__What to do__. Below are entries. Copy exactly the lines running from the line that holds "non-Hodgkin's type, High" to the line that holds "non-Hodgkin's type, Low", with both ends included.

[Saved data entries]
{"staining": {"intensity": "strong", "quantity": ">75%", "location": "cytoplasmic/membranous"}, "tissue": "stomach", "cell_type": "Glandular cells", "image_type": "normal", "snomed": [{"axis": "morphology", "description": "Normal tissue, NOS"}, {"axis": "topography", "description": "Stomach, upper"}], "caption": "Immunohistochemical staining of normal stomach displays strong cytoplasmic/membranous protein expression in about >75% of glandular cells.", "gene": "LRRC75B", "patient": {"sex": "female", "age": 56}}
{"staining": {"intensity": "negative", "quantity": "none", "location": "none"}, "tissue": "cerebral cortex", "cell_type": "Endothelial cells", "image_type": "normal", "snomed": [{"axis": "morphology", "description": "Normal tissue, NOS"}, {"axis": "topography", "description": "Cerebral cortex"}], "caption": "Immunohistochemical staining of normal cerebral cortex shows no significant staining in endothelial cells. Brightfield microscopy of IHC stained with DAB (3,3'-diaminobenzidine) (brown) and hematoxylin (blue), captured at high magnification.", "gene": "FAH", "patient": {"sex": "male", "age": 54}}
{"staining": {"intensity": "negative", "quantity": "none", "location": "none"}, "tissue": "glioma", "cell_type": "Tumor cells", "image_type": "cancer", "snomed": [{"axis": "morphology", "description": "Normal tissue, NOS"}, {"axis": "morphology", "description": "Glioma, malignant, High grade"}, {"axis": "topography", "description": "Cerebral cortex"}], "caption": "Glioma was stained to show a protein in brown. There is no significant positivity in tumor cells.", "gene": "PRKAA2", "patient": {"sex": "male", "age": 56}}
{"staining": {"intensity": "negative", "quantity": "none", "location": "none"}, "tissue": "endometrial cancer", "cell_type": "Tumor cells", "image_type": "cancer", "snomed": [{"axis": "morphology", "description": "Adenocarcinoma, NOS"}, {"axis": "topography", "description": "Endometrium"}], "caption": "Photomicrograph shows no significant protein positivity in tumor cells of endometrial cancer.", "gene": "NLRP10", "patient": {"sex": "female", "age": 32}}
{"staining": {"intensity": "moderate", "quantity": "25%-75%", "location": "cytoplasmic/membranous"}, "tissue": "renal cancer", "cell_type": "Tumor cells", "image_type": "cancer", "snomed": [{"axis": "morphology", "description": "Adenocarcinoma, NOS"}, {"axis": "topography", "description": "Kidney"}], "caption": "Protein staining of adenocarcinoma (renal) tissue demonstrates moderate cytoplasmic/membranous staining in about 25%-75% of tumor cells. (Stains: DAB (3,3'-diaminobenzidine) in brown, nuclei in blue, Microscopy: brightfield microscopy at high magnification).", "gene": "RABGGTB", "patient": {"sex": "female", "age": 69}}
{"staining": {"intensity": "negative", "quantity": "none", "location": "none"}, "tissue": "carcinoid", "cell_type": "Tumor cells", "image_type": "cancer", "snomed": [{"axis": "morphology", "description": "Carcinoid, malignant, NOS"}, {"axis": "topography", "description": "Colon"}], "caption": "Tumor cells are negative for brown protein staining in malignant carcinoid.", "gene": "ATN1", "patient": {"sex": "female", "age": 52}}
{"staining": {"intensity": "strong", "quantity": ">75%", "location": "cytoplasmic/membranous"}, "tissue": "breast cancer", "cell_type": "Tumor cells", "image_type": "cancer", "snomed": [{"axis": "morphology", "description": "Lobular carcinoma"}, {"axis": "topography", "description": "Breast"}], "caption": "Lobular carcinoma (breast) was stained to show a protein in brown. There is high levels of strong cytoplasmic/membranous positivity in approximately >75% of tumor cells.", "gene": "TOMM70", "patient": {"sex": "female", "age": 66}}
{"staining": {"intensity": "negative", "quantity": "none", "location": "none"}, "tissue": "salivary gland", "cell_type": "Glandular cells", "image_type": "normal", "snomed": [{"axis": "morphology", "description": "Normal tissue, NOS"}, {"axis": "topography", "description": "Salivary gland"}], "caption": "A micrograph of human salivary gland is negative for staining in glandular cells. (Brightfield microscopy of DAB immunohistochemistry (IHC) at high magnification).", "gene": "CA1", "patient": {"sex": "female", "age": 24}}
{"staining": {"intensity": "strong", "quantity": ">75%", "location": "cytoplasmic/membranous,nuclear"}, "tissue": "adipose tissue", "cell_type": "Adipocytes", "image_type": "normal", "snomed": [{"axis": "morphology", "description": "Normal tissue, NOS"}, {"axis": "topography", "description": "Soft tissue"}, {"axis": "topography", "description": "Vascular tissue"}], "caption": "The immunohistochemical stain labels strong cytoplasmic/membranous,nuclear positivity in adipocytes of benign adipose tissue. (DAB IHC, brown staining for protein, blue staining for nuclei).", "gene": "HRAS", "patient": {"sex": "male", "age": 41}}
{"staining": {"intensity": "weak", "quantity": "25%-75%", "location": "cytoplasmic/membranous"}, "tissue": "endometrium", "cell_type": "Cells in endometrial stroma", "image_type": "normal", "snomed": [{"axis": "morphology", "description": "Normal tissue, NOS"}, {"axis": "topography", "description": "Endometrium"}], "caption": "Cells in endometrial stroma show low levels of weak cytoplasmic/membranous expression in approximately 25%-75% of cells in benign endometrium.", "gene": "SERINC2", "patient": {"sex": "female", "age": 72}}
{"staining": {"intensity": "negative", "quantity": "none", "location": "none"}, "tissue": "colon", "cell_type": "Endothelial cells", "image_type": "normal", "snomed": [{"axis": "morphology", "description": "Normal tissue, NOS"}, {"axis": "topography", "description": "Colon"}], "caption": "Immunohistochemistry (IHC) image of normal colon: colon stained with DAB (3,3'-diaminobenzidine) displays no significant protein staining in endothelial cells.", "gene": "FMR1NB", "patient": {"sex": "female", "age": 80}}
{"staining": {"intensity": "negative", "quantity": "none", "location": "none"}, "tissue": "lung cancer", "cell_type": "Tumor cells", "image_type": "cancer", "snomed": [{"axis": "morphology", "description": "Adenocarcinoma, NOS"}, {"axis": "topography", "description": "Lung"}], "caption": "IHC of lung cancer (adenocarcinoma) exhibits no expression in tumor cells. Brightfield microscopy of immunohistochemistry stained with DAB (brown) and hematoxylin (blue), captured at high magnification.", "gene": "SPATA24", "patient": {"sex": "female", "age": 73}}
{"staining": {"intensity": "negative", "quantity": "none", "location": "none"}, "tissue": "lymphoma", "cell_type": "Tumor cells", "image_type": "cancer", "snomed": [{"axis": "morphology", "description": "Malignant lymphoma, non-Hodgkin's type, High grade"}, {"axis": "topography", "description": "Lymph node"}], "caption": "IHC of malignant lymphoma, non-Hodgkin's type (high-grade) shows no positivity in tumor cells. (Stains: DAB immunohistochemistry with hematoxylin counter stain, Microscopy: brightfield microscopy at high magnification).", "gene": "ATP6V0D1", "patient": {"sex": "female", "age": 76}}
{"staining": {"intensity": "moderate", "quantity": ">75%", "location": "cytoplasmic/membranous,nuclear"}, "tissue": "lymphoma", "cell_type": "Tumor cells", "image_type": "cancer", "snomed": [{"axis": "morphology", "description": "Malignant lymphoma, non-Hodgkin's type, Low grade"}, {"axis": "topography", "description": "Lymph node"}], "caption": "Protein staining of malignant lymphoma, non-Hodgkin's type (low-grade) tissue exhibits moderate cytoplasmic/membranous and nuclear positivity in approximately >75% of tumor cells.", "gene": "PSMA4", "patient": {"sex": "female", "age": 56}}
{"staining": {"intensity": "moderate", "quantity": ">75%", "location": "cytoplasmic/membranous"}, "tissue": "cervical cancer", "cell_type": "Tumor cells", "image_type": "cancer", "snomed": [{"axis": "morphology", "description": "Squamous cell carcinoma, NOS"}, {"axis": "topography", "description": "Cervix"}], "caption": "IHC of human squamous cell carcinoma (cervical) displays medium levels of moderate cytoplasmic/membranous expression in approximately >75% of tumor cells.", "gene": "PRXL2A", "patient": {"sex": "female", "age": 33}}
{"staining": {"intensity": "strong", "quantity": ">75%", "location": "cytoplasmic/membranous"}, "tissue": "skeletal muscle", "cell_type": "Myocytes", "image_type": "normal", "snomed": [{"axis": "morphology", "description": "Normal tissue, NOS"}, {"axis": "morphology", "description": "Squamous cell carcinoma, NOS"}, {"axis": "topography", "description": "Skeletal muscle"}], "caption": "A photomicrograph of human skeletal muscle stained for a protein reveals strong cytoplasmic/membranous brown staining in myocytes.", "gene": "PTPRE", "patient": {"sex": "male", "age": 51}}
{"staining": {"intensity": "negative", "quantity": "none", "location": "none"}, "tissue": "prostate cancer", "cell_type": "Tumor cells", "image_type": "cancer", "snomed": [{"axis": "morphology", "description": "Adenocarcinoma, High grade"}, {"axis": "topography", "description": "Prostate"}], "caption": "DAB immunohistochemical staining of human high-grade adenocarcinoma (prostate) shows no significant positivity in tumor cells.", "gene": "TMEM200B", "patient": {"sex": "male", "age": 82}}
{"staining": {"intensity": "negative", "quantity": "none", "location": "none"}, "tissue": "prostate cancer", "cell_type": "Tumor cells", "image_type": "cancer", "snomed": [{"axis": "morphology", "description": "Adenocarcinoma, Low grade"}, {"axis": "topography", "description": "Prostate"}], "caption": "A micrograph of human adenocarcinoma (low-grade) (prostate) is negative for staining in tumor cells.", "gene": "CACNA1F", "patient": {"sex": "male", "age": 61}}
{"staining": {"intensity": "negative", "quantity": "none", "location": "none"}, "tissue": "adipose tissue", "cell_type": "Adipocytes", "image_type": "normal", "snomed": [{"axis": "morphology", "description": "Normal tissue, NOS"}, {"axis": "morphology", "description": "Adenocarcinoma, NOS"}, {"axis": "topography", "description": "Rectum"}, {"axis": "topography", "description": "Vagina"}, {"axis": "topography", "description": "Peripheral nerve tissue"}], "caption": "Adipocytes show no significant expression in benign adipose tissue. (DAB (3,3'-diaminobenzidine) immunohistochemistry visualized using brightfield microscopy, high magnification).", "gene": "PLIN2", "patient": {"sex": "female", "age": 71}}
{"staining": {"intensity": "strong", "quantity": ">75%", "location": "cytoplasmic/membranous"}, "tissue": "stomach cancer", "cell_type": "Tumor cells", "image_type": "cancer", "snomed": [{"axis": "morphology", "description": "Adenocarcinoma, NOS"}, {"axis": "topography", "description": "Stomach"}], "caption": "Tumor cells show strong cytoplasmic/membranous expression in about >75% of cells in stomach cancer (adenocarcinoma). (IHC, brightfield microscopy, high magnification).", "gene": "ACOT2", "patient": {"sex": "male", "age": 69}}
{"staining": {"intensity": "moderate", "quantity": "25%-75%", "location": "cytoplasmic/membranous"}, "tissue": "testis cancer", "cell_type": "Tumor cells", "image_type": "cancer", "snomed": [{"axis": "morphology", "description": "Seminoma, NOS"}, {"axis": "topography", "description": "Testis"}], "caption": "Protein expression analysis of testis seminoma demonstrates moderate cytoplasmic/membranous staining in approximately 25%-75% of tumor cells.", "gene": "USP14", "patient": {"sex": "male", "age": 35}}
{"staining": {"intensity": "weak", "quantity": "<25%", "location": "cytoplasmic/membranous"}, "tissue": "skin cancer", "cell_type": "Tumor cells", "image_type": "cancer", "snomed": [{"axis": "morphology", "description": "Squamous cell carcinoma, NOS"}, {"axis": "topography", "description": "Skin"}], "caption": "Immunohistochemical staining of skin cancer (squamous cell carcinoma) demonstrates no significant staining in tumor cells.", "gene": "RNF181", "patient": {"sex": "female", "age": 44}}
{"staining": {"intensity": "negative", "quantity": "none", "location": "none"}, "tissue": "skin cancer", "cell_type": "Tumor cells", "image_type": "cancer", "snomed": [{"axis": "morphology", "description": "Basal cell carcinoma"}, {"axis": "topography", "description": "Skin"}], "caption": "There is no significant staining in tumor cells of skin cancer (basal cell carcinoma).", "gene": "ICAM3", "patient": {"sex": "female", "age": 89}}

__Response__.
{"staining": {"intensity": "negative", "quantity": "none", "location": "none"}, "tissue": "lymphoma", "cell_type": "Tumor cells", "image_type": "cancer", "snomed": [{"axis": "morphology", "description": "Malignant lymphoma, non-Hodgkin's type, High grade"}, {"axis": "topography", "description": "Lymph node"}], "caption": "IHC of malignant lymphoma, non-Hodgkin's type (high-grade) shows no positivity in tumor cells. (Stains: DAB immunohistochemistry with hematoxylin counter stain, Microscopy: brightfield microscopy at high magnification).", "gene": "ATP6V0D1", "patient": {"sex": "female", "age": 76}}
{"staining": {"intensity": "moderate", "quantity": ">75%", "location": "cytoplasmic/membranous,nuclear"}, "tissue": "lymphoma", "cell_type": "Tumor cells", "image_type": "cancer", "snomed": [{"axis": "morphology", "description": "Malignant lymphoma, non-Hodgkin's type, Low grade"}, {"axis": "topography", "description": "Lymph node"}], "caption": "Protein staining of malignant lymphoma, non-Hodgkin's type (low-grade) tissue exhibits moderate cytoplasmic/membranous and nuclear positivity in approximately >75% of tumor cells.", "gene": "PSMA4", "patient": {"sex": "female", "age": 56}}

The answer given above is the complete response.